▶ **What is needed**
Extract the records verbatim, starting at the first line and ending with the line that contains "Which category has the biggest", including both of those lines.

Chart-based quiz records:
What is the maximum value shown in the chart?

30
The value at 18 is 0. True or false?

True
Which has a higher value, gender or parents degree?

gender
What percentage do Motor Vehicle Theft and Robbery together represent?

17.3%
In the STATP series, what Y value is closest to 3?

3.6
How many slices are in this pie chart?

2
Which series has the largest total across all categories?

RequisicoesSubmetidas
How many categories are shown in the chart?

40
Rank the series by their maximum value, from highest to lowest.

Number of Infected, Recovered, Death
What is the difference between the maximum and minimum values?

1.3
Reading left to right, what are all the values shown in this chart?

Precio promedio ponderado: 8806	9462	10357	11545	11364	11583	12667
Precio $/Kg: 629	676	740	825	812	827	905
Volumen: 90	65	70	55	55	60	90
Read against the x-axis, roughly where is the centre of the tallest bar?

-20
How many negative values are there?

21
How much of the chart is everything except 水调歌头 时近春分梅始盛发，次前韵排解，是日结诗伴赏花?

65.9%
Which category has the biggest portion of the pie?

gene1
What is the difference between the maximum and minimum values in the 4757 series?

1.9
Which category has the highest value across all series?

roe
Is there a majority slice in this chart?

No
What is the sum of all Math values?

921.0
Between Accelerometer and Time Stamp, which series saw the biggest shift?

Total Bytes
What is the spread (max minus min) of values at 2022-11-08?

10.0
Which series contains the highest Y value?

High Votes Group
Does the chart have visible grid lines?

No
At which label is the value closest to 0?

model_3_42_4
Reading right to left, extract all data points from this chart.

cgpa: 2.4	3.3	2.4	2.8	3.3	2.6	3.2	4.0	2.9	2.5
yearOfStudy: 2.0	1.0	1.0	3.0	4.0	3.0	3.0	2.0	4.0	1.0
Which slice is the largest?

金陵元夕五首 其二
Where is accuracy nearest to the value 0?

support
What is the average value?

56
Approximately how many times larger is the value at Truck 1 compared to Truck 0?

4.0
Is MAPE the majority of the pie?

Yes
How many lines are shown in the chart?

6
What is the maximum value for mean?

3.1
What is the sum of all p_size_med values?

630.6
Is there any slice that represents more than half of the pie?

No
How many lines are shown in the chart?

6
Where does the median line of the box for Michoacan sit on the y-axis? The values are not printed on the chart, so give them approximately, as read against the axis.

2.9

▶ **The answer**
What is the maximum value shown in the chart?

30
The value at 18 is 0. True or false?

True
Which has a higher value, gender or parents degree?

gender
What percentage do Motor Vehicle Theft and Robbery together represent?

17.3%
In the STATP series, what Y value is closest to 3?

3.6
How many slices are in this pie chart?

2
Which series has the largest total across all categories?

RequisicoesSubmetidas
How many categories are shown in the chart?

40
Rank the series by their maximum value, from highest to lowest.

Number of Infected, Recovered, Death
What is the difference between the maximum and minimum values?

1.3
Reading left to right, what are all the values shown in this chart?

Precio promedio ponderado: 8806	9462	10357	11545	11364	11583	12667
Precio $/Kg: 629	676	740	825	812	827	905
Volumen: 90	65	70	55	55	60	90
Read against the x-axis, roughly where is the centre of the tallest bar?

-20
How many negative values are there?

21
How much of the chart is everything except 水调歌头 时近春分梅始盛发，次前韵排解，是日结诗伴赏花?

65.9%
Which category has the biggest portion of the pie?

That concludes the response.